Pour son passage derrière la caméra, la comédienne Céline Sallette a choisi de s’atteler à un portrait de la plasticienne Niki de Saint Phalle. La vie de l’artiste franco-américaine, la réalisatrice l’envisage sur une dizaine d’années à compter de 1952 lorsque, quittant les Etats-Unis et un environnement étouffant, Niki Matthews (Charlotte Le Bon) s’installe à Paris avec mari et enfant. Mannequin puis actrice, la jeune femme se révèle aussi angoissée qu’instable, hantée qu’elle est par les réminiscences de l’inceste que lui avait fait subir son père. Un traumatisme à l’origine d’une dépression profonde qui lui vaut d’être internée dans un asile psychiatrique, contexte improbable dans lequel elle va découvrir les vertus cathartiques de la création et de l’art. Pour s’y jeter à corps perdu, en prélude à un parcours libérateur qui la verra, au contact notamment du sculpteur suisse Jean Tinguely (Damien Bonnard), s’affranchir de carcans esthétiques, familiaux et patriarcaux, et se réinventer en Niki de Saint Phalle.

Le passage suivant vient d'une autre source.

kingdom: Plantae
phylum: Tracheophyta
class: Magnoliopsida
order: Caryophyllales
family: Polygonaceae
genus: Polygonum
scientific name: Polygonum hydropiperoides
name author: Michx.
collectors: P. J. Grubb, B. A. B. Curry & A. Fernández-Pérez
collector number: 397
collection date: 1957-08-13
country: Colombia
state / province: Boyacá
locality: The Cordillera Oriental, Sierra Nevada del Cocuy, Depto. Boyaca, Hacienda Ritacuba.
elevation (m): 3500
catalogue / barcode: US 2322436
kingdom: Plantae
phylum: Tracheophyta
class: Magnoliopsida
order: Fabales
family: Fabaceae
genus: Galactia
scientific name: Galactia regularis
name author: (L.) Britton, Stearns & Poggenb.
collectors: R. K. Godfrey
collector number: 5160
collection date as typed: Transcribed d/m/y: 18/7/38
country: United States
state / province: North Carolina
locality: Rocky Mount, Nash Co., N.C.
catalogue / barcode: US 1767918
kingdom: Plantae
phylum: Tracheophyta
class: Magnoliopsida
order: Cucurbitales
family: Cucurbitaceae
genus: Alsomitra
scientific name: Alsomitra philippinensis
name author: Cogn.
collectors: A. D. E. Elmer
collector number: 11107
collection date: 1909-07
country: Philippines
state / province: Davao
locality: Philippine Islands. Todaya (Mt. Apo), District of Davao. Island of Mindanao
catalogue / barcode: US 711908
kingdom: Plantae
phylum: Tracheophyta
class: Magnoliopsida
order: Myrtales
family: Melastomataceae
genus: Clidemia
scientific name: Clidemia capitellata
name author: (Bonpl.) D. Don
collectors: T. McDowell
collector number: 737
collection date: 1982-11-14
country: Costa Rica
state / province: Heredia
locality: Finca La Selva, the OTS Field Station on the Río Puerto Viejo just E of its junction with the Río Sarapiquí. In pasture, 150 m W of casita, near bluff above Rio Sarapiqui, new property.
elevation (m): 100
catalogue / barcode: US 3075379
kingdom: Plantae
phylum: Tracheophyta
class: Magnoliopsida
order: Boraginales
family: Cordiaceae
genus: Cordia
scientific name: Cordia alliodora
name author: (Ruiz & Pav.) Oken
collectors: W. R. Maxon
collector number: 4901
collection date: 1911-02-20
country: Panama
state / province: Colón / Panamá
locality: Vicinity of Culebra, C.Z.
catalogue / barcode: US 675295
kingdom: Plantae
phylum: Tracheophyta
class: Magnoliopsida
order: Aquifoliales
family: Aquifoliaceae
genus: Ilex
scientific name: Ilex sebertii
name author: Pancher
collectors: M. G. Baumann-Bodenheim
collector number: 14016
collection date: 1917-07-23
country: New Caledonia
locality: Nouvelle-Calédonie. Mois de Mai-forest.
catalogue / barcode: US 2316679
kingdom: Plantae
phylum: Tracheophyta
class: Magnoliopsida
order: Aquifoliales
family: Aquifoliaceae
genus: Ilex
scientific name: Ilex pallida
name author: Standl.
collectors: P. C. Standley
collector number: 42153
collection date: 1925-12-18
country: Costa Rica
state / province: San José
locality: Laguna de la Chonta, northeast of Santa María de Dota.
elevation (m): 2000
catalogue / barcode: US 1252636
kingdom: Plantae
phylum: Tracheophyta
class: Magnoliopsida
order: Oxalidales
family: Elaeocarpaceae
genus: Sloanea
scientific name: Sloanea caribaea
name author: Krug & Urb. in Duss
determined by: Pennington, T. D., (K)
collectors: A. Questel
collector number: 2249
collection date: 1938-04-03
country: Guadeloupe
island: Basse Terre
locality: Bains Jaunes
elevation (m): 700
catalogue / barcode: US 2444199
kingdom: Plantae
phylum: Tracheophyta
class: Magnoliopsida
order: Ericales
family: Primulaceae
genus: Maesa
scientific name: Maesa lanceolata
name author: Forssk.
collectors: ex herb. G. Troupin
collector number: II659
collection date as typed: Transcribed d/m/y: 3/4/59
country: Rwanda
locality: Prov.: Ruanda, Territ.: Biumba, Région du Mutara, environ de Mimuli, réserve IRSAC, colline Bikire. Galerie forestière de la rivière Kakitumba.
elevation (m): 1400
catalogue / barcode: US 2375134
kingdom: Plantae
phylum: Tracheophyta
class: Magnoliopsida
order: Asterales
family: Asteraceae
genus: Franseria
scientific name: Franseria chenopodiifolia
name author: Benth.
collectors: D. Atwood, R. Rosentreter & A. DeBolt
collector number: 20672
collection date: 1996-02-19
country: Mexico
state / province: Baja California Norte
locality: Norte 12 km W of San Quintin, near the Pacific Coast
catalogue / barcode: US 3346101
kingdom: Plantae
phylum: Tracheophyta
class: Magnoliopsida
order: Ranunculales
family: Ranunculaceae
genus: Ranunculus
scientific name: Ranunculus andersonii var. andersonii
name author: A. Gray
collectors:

Mieux qu’un biopic classique, Niki est le récit de cette émancipation, « l’histoire avant l’histoire » comme l’explique Céline Sallette. Une perspective qui inspire à la cinéaste débutante un film porté par un esprit frondeur, s’écartant du naturalisme pour toucher à l’essence de son héroïne. Non sans transformer en atout la contrainte objective de n’avoir pu utiliser aucune de ses oeuvres, en s’attachant au geste créatif. S’il ne fait pas l’économie de l’une ou l’autre maladresse, l’essai, parcouru de belles idées de mise en scène, trouve aussi en Charlotte Le Bon l’interprète idéale, sa composition habitée illuminant cette métamorphose.
Niki
Film biographique de Céline Sallette. Avec Charlotte Le Bon, Damien Bonnard, Judith Chemla.